● **TO DO**
Please copy out the lines in the entries that contain "Python".

● **PROVIDED RECORDS**
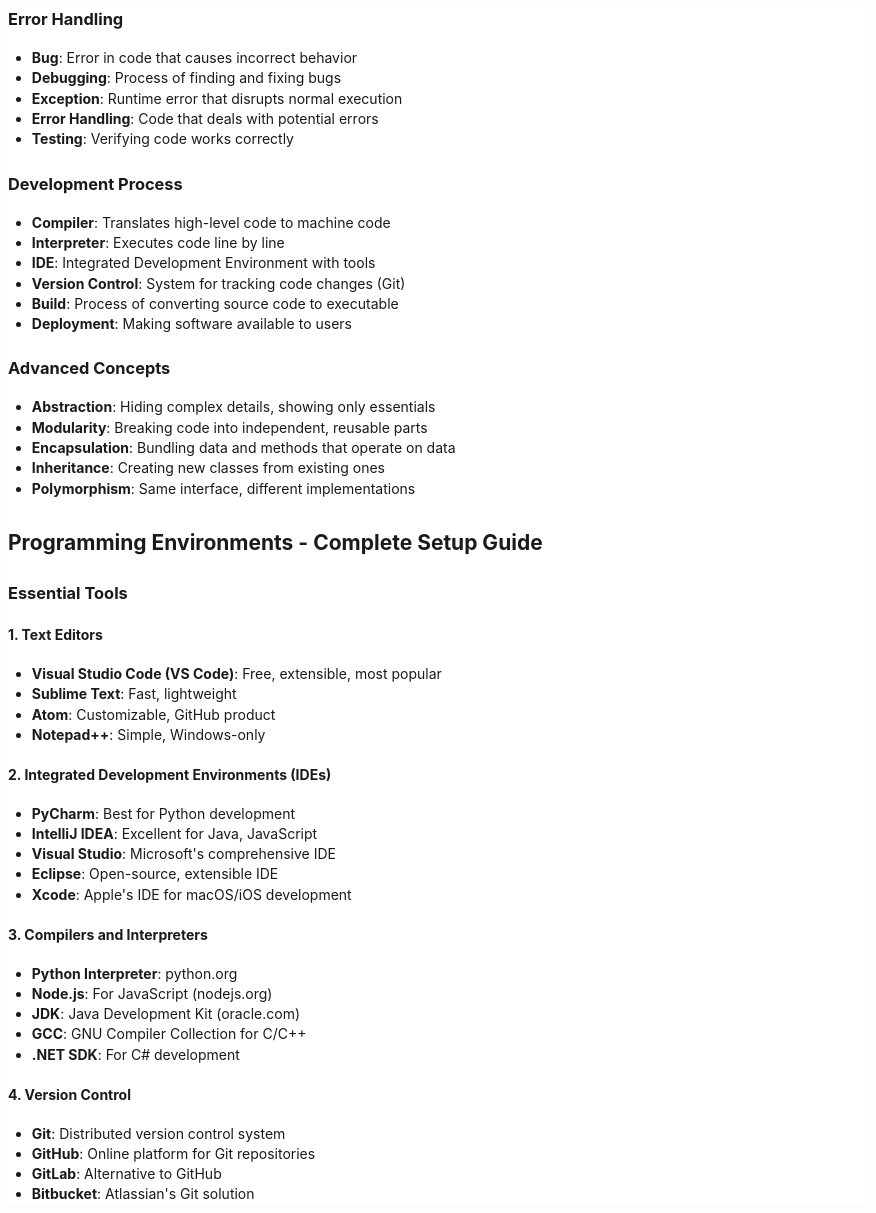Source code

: ### Error Handling
- **Bug**: Error in code that causes incorrect behavior
- **Debugging**: Process of finding and fixing bugs
- **Exception**: Runtime error that disrupts normal execution
- **Error Handling**: Code that deals with potential errors
- **Testing**: Verifying code works correctly

### Development Process
- **Compiler**: Translates high-level code to machine code
- **Interpreter**: Executes code line by line
- **IDE**: Integrated Development Environment with tools
- **Version Control**: System for tracking code changes (Git)
- **Build**: Process of converting source code to executable
- **Deployment**: Making software available to users

### Advanced Concepts
- **Abstraction**: Hiding complex details, showing only essentials
- **Modularity**: Breaking code into independent, reusable parts
- **Encapsulation**: Bundling data and methods that operate on data
- **Inheritance**: Creating new classes from existing ones
- **Polymorphism**: Same interface, different implementations

## Programming Environments - Complete Setup Guide

### Essential Tools

#### 1. Text Editors
- **Visual Studio Code (VS Code)**: Free, extensible, most popular
- **Sublime Text**: Fast, lightweight
- **Atom**: Customizable, GitHub product
- **Notepad++**: Simple, Windows-only

#### 2. Integrated Development Environments (IDEs)
- **PyCharm**: Best for Python development
- **IntelliJ IDEA**: Excellent for Java, JavaScript
- **Visual Studio**: Microsoft's comprehensive IDE
- **Eclipse**: Open-source, extensible IDE
- **Xcode**: Apple's IDE for macOS/iOS development

#### 3. Compilers and Interpreters
- **Python Interpreter**: python.org
- **Node.js**: For JavaScript (nodejs.org)
- **JDK**: Java Development Kit (oracle.com)
- **GCC**: GNU Compiler Collection for C/C++
- **.NET SDK**: For C# development

#### 4. Version Control
- **Git**: Distributed version control system
- **GitHub**: Online platform for Git repositories
- **GitLab**: Alternative to GitHub
- **Bitbucket**: Atlassian's Git solution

● **SOLVED EXERCISE**
- **PyCharm**: Best for Python development
- **Python Interpreter**: python.org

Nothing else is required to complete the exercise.